JOB: Each line below from the one containing "Klamer A.A." through the one containing "industrial complex of" should be output exactly as it stands, and no other line should appear.

SOURCE MATERIAL:
════════════════════
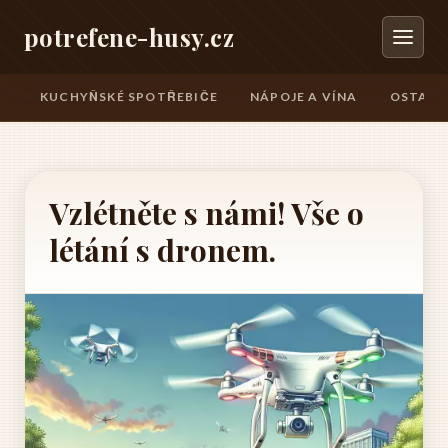
potrefene-husy.cz
KUCHYŇSKÉ SPOTŘEBIČE
NÁPOJE A VÍNA
OSTATN
Vzlétněte s námi! Vše o
létání s dronem.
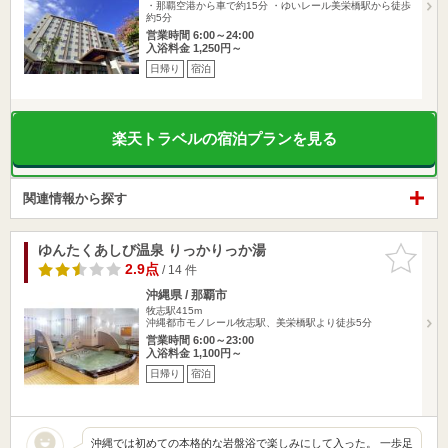
・那覇空港から車で約15分 ・ゆいレール美栄橋駅から徒歩
約5分
営業時間 6:00～24:00
入浴料金 1,250円～
日帰り
宿泊
楽天トラベルの宿泊プランを見る
関連情報から探す
ゆんたくあしび温泉 りっかりっか湯
お気に入
りに追加
2.9点
/ 14 件
沖縄県 / 那覇市
牧志駅415m
沖縄都市モノレール牧志駅、美栄橋駅より徒歩5分
営業時間 6:00～23:00
入浴料金 1,100円～
日帰り
宿泊
沖縄では初めての本格的な岩盤浴で楽しみにして入った。 一歩足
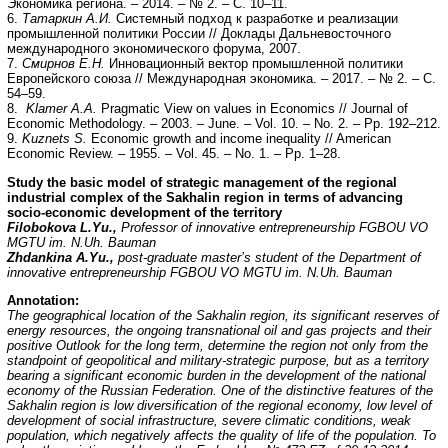
Экономика региона. – 2014. – № 2. – С. 10–11.
6.
Татаркин А.И.
Системный подход к разработке и реализации
промышленной политики России // Доклады Дальневосточного
международного экономического форума, 2007.
7.
Смирнов Е.Н.
Инновационный вектор промышленной политики
Европейского союза // Международная экономика. – 2017. – № 2. – С.
54–59.
8.
Klamer A.A.
Pragmatic View on values in Economics // Journal of
Economic Methodology. – 2003. – June. – Vol. 10. – No. 2. – Pp. 192–212.
9.
Kuznets S.
Economic growth and income inequality // American
Economic Review. – 1955. – Vol. 45. – No. 1. – Pp. 1–28.
Study the basic model of strategic management of the regional
industrial complex of the Sakhalin region in terms of advancing
socio-economic development of the territory
Filobokova L.Yu.,
Professor of innovative entrepreneurship FGBOU VO
MGTU im. N.Uh. Bauman
Zhdankina A.Yu.,
post-graduate master’s student of the Department of
innovative entrepreneurship FGBOU VO MGTU im. N.Uh. Bauman
Annotation:
The geographical location of the Sakhalin region, its significant reserves of
energy resources, the ongoing transnational oil and gas projects and their
positive Outlook for the long term, determine the region not only from the
standpoint of geopolitical and military-strategic purpose, but as a territory
bearing a significant economic burden in the development of the national
economy of the Russian Federation. One of the distinctive features of the
Sakhalin region is low diversification of the regional economy, low level of
development of social infrastructure, severe climatic conditions, weak
population, which negatively affects the quality of life of the population. To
════════════════════
THE ANSWER:
Klamer A.A.
Pragmatic View on values in Economics // Journal of
Economic Methodology. – 2003. – June. – Vol. 10. – No. 2. – Pp. 192–212.
9.
Kuznets S.
Economic growth and income inequality // American
Economic Review. – 1955. – Vol. 45. – No. 1. – Pp. 1–28.
Study the basic model of strategic management of the regional
industrial complex of the Sakhalin region in terms of advancing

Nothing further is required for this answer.